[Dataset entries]

|---|

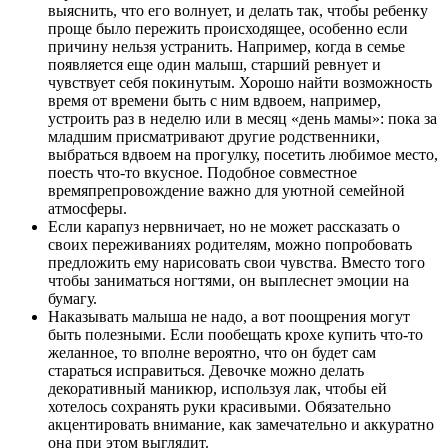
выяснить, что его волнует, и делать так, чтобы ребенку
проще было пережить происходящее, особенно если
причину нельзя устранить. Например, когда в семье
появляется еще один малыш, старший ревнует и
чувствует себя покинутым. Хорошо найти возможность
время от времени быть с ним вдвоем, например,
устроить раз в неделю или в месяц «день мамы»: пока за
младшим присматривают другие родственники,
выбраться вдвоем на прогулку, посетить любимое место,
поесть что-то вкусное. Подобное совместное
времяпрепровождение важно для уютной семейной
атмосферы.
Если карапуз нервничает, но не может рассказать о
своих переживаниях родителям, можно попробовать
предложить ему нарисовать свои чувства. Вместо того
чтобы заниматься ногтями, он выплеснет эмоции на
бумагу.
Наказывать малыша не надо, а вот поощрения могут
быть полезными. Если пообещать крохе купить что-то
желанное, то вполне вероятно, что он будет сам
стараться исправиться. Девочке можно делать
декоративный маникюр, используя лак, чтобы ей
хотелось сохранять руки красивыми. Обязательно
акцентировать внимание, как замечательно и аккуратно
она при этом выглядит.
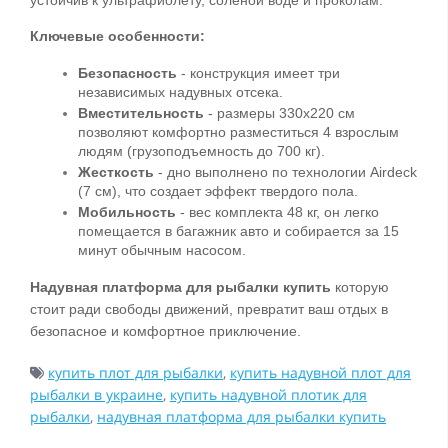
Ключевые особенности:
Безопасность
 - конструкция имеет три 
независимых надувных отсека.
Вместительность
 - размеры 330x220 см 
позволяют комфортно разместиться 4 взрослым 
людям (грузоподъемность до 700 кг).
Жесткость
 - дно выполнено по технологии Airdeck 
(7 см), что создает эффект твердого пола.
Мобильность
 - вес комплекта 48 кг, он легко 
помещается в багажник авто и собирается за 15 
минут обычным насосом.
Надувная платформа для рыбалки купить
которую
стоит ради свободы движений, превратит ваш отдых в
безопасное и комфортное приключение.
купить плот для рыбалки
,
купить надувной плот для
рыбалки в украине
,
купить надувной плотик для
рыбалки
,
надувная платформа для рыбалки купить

|---|

_What this task involves_
Look through the records above and please copy every line in which the string "купить" occurs.

_Your response_
быть полезными. Если пообещать крохе купить что-то
Надувная платформа для рыбалки купить
купить плот для рыбалки
купить надувной плот для
купить надувной плотик для
надувная платформа для рыбалки купить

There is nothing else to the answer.